Problem statement:
Please give the whole listing again exactly, without any of its pictures.

Data below:
"""
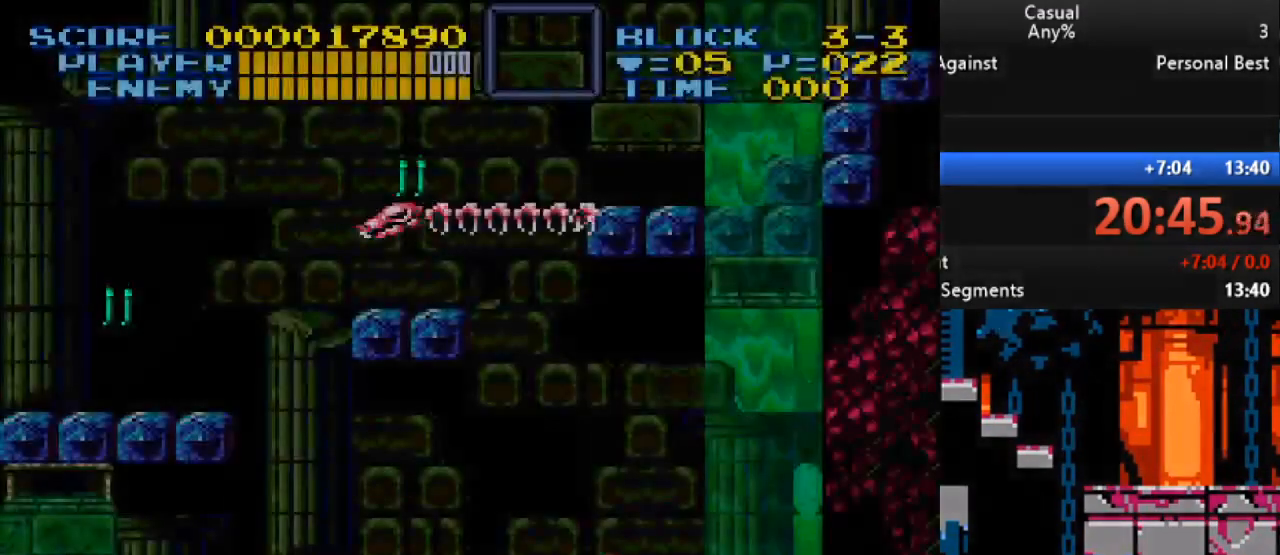
{"buttons": ["DPAD_LEFT"], "events": [[333, "DPAD_UP", "up"]]}
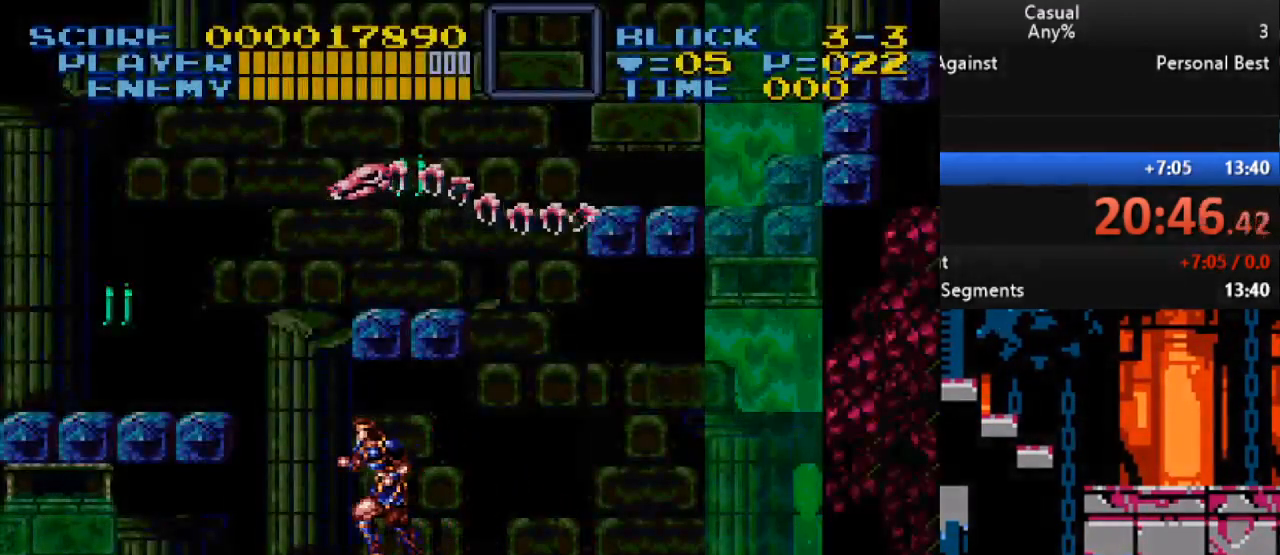
{"buttons": ["B", "Y", "DPAD_LEFT"], "events": [[183, "B", "down"], [233, "Y", "down"]]}
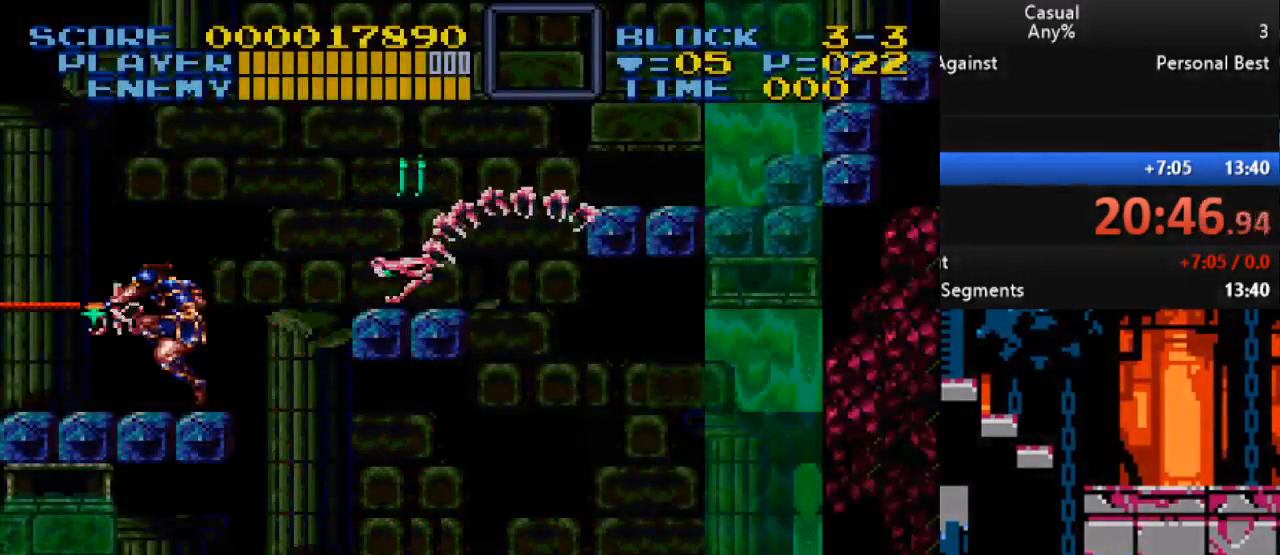
{"buttons": [], "events": [[33, "B", "up"], [83, "Y", "up"], [267, "DPAD_LEFT", "up"]]}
"""
Task response:
{"buttons": ["DPAD_LEFT"], "events": [[333, "DPAD_UP", "up"]]}
{"buttons": ["B", "Y", "DPAD_LEFT"], "events": [[183, "B", "down"], [233, "Y", "down"]]}
{"buttons": [], "events": [[33, "B", "up"], [83, "Y", "up"], [267, "DPAD_LEFT", "up"]]}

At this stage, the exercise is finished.